Il crollo nelle elezioni amministrative, le guerre fratricide nel Partito Democratico, lo scandalo che ha travolto Angelino Alfano. Gli ingredienti ci sono tutti per innescare quello che in pochi avrebbero previsto (almeno prima del voto sul referendum costituzionale): la caduta del governo Renzi. Mai come oggi l’ipotesi si è trasformata in una possibilità e il premier, che non vuol farsi trovare impreparato, pare stia già studiando le contromosse. Ciò che è certo, è che Renzi non ha nessuna intenzione di subire l’escalation degli eventi in trincea.

È stato del resto lui stesso a utilizzare più volte il ricatto delle urne in questi anni con i suoi acerrimi avversari: sia all’interno che al di fuori del Nazareno. È pur vero che il suo Pd oggi partirebbe da una posizione di svantaggio se si considerano le Comunali e la crescita galoppante del Movimento 5 Stelle. Eppure Renzi appare convinto di poterla spuntare perché - e i precedenti gli danno ragione - è nelle campagne elettorali vissute da protagonista che l’ex sindaco di Firenze ha difficilmente fallito.

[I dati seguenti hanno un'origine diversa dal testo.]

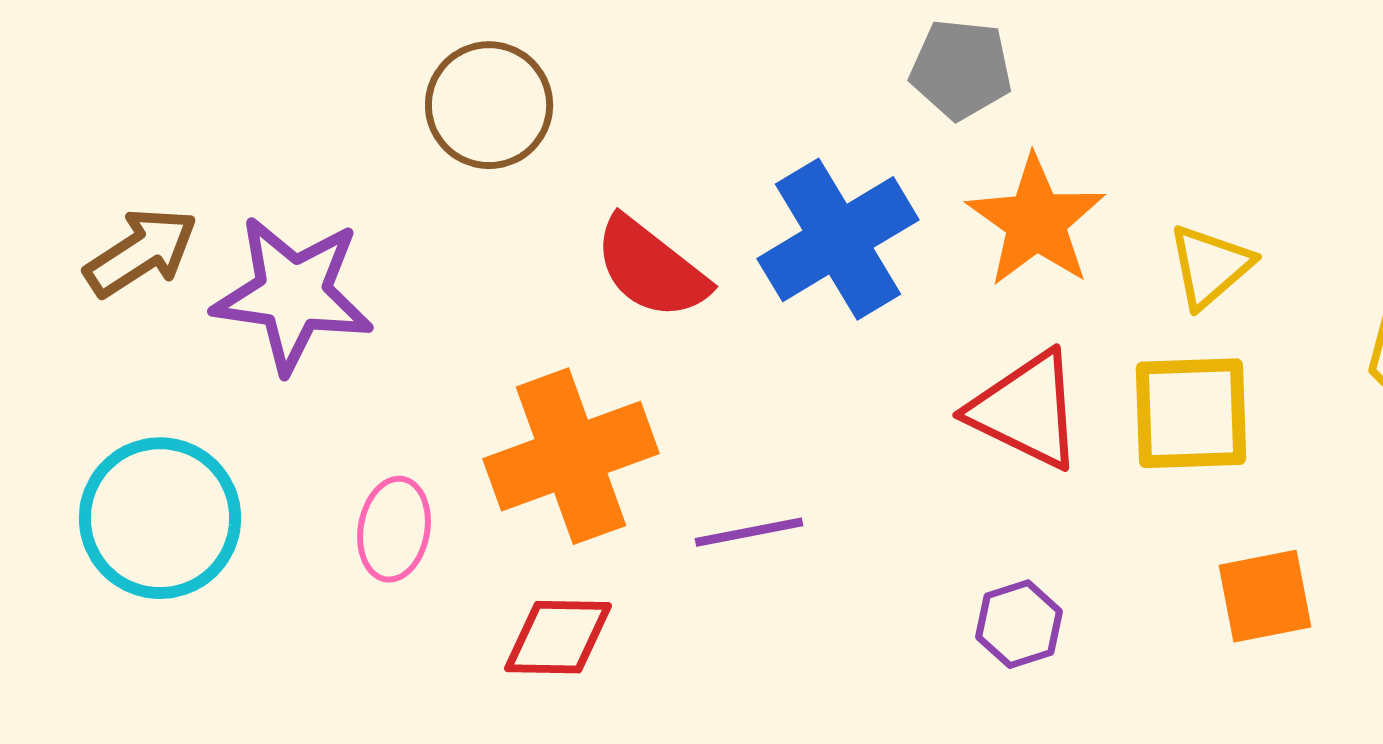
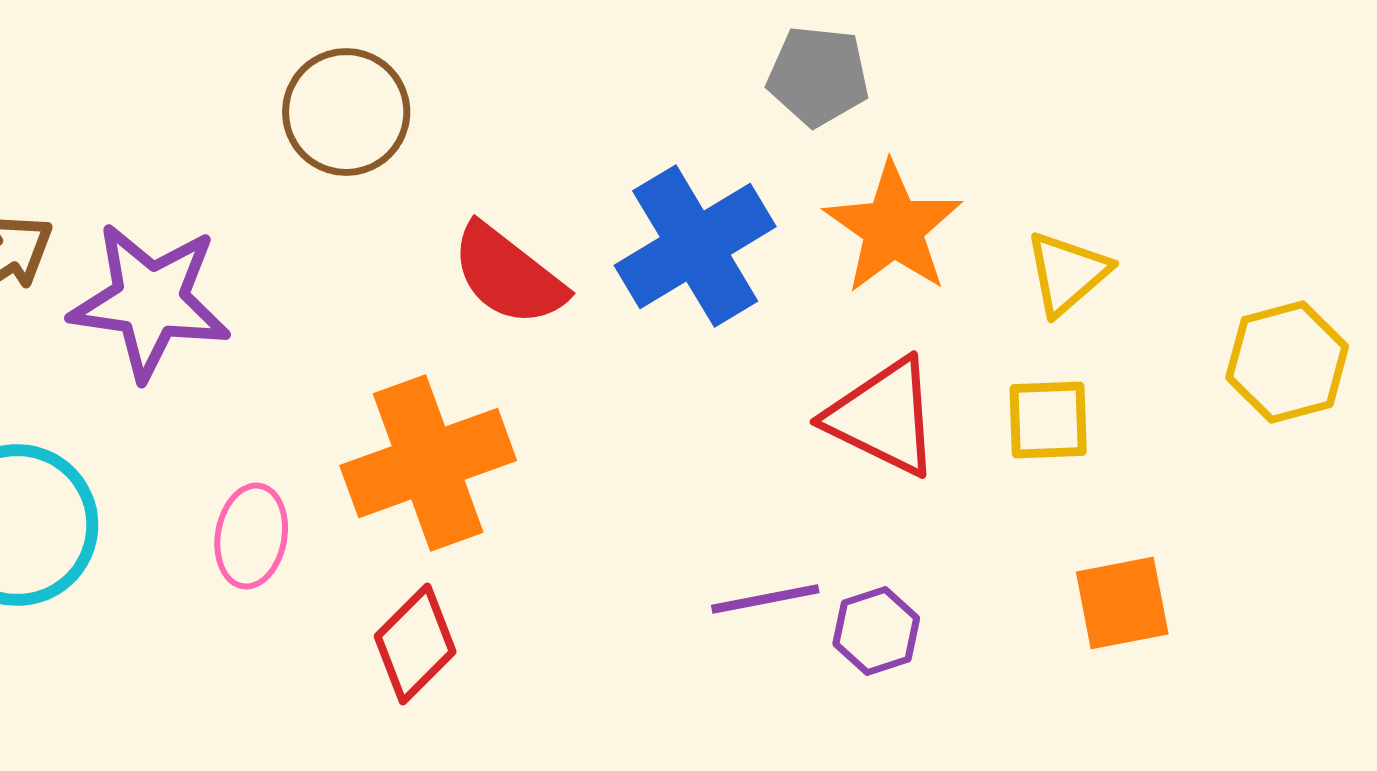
yellow square: (1191, 413) -> (1048, 420), size x0.7
purple line: (749, 532) -> (765, 599), moved
red diamond: (558, 637) -> (415, 644), turned -46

NCD pronto al disarcionamento

Il futuro dell’esecutivo passa inevitabilmente dall’evolversi della vicenda Alfano. L’inchiesta Labirinto e le intercettazioni, hanno portato alla ribalta dell’opinione pubblica i legami tra il faccendiere Raffaele Pizza e i primissimi parenti del ministro (il padre e il fratello).

Nonostante le pressioni da parte delle opposizioni il titolare all’Interno ha rispedito al mittente la richiesta di dimissioni. In suo soccorso è arrivato il capogruppo del PD alla Camera, Ettore Rosato: “Le cose che leggiamo non coinvolgono né il suo lavoro, né la correttezza del suo comportamento”. Un intervento sì che ha contribuito a calmare le acque in casa Nuovo Centrodestra, ma che non è certo servito a neutralizzare lo slittamento dei centristi verso antichi lidi.

Alfano o non Alfano, infatti, qualcosa è cambiato all’interno dell’area di maggioranza. Ben 5 senatori vicini a Renato Schifani hanno già definito, senza troppi giri di parole, l’esperienza al governo terminata.

Il segnale arriverà presto

La goccia che ha fatto traboccare il vaso per i dissidenti di NCD è stata l’ostinazione di Renzi a non voler rimettere mano al premio di coalizione dell’Italicum.

Ad aggiungersi ai malumori dei centristi la seta di vendetta dei verdiniani di ALA, che non hanno certo dimenticato la scomunica pubblica del premier sull’intesa siglata alla vigilia delle amministrative. Della cosiddetta fronda NCD (pronta a rientrare in Forza Italia) hanno già salutato la compagnia i senatori Esposito, Azzolini e Formigoni. L’ex governatore della Lombardia, in particolare, ha precisato che lo scoppio del caso Alfano ha solo rallentato un processo già in atto: “A giorni dovremmo riunirci e io proporrò l’appoggio esterno perché la nostra funziona al governo è finita”. A essere stato già fissato è però l’atto che consacrerà la rivolta dei malpancisti: è la votazione a del bilancio degli Enti Locali. La sua mancata approvazione, aprirà ufficialmente la crisi di governo.